Interviewer: Failure mid-sampling?

Candidate: Persist job id, seed, model version, prompt hash. Most systems restart the whole chain for simplicity; checkpoint latents only if jobs are very long or expensive. Writes to object storage stay content-addressed with atomic publish.

Interviewer: QPS doubles overnight — what breaks?

Candidate: Queue depth and p99 latency before error rate. Admission control, ETA, graceful degradation (steps or resolution) for free tier; protect paid SLAs.

Interviewer: Model versioning?

Candidate: API version plus explicit model id. Canary plus shadow metrics — FID, CLIP, safety rates, golden-set generations. Rollback is one flag.

Interviewer: Personalization — brand palette every time.

Candidate: LoRA per tenant, IP-Adapter on reference images, or palette tokens in prompt templating. Serving: adapter memory budget per batch — hot-swap without invalidating base weights.

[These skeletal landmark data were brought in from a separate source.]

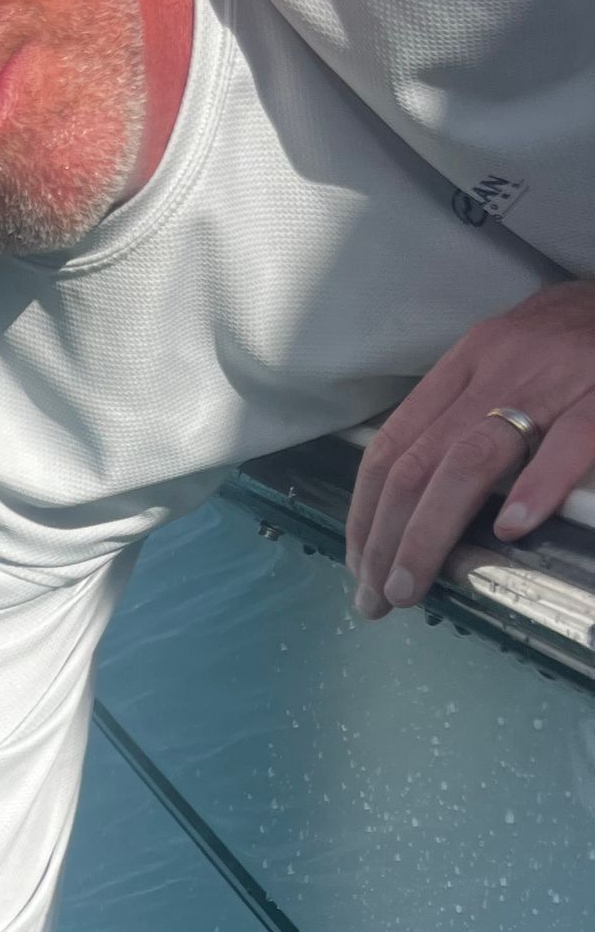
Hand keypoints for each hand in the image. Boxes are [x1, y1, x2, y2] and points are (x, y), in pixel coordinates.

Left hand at [346, 280, 594, 617]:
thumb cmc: (581, 333)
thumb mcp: (513, 360)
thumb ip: (470, 415)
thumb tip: (422, 497)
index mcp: (469, 361)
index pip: (394, 444)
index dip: (366, 511)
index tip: (360, 564)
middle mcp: (499, 367)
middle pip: (419, 463)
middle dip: (385, 539)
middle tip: (376, 598)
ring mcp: (554, 379)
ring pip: (471, 460)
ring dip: (430, 533)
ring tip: (411, 586)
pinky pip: (569, 442)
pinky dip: (535, 488)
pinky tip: (511, 531)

Interviewer: Edge vs cloud for the U-Net?

Candidate: Phones get tiny models or a first pass only; full quality stays on server GPU. Edge can run classifiers and client-side UX preflight.

Interviewer: Data retention?

Candidate: Minimal prompt retention — hashes for abuse; TTL unless the user opts in. Deletes propagate to CDN invalidation eventually — document that.

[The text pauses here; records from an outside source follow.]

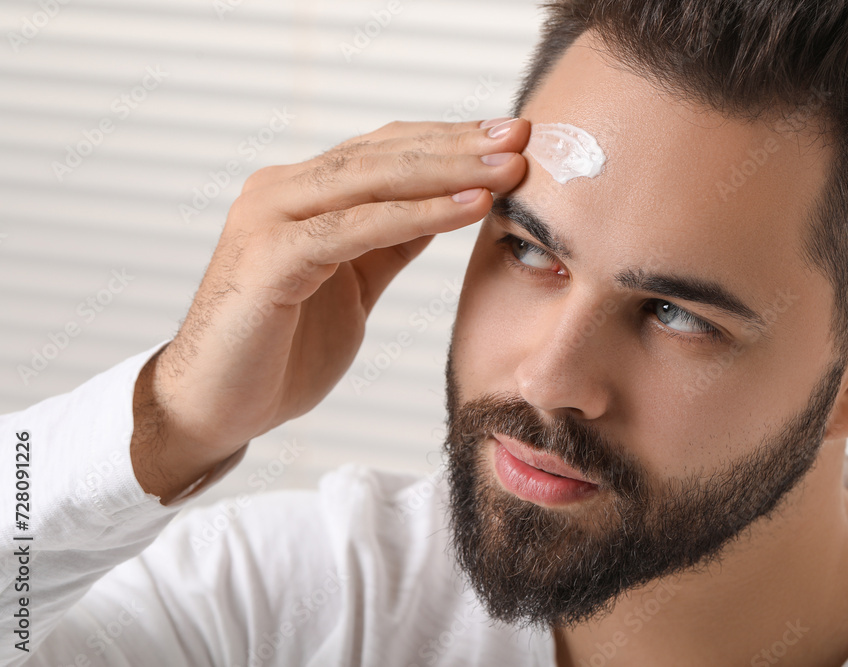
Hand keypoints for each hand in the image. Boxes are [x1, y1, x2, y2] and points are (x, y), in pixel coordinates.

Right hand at [131, 118, 529, 501]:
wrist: (217, 406)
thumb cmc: (280, 348)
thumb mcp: (352, 282)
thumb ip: (388, 242)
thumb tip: (446, 206)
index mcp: (301, 194)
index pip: (385, 151)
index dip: (449, 141)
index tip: (511, 137)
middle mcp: (282, 192)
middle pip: (384, 153)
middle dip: (460, 145)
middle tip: (523, 136)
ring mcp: (271, 218)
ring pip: (373, 179)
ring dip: (449, 170)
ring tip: (509, 166)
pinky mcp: (270, 257)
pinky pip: (357, 227)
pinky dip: (418, 215)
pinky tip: (468, 206)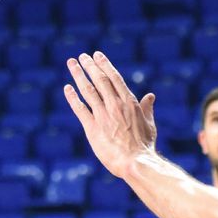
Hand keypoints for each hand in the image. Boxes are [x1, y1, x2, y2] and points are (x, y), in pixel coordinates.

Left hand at [63, 52, 156, 180]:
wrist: (136, 163)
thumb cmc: (144, 146)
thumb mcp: (149, 124)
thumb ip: (147, 108)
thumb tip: (151, 96)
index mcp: (129, 102)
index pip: (114, 78)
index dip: (105, 64)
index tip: (97, 55)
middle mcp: (115, 105)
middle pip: (100, 80)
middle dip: (90, 66)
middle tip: (82, 56)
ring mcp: (103, 116)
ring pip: (88, 90)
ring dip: (79, 75)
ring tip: (71, 63)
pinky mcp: (93, 128)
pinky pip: (80, 109)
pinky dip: (73, 97)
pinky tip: (67, 88)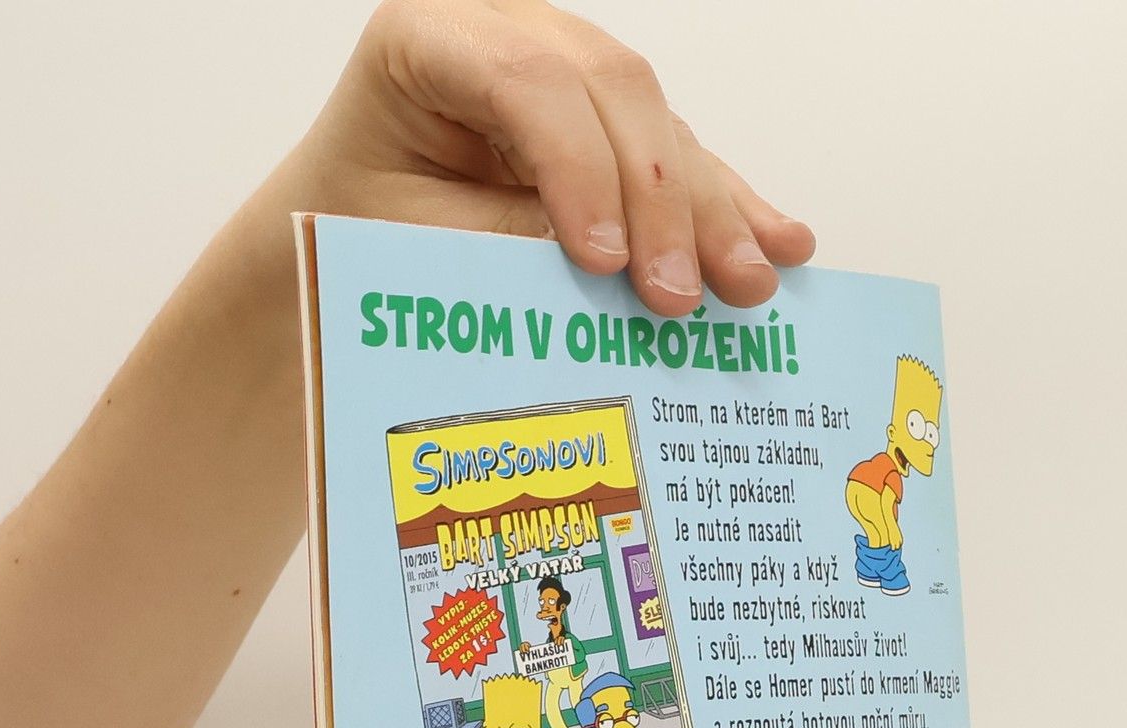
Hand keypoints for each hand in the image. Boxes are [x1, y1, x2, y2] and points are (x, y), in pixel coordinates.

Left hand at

Interviewer: CFG doubles compute — recap mitigations.

Candidate: Fewer steps, smaller nets, distillation, alignment training to reduce extreme guidance. Micro-batch to amortize fixed overhead — CFG is still two forwards per step in the naive form.

Interviewer: Any closing risks you'd call out?

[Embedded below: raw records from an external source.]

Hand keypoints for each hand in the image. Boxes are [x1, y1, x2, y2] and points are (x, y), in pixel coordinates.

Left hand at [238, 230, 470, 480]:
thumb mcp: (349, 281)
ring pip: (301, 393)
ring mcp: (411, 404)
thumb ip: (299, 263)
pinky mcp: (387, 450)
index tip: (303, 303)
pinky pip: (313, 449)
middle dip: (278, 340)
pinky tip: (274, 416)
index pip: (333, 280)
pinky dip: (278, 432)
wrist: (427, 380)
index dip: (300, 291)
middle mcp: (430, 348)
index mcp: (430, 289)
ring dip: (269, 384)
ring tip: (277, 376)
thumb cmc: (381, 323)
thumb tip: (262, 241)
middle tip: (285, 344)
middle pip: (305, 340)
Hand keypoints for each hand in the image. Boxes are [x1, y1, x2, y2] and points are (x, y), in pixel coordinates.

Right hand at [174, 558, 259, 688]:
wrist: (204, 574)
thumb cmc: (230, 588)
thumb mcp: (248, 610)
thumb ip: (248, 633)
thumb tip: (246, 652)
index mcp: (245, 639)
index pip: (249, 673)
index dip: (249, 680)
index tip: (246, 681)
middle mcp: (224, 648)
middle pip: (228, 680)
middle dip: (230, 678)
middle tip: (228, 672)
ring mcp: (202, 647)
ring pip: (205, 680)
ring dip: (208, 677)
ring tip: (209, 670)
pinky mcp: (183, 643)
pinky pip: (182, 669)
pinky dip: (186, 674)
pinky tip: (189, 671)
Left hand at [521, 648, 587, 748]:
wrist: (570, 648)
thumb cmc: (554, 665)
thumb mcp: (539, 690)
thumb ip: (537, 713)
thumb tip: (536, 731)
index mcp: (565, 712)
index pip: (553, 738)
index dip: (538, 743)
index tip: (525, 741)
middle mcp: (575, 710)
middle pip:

Candidate: Evaluator overfitting — reward models gaming metrics. Safety drift on new attack patterns — continuous calibration. Copyright claims rising with quality — policy and product transparency matter as much as FID.

Interviewer: Solid. We'll move to your questions.


Summary

Pillar Takeaway
Architecture Latent diffusion + text cross-attention + optional cascade SR
Serving Step/solver optimization, micro-batching, GPU pools, progressive previews
Safety Input + output classifiers, face/deepfake mitigations, provenance metadata
Evaluation FID/PR, CLIPScore, human preference, online A/B
Training Data filtering, noise/v-pred objectives, LoRA/DreamBooth, preference alignment, distributed + EMA checkpoints
Economics GPU-sec/image is the unit — design the system to shrink it without breaking safety

Note

Practice explaining one sampler intuition, one safety story, and one cost lever — interviewers often probe depth on any of the three.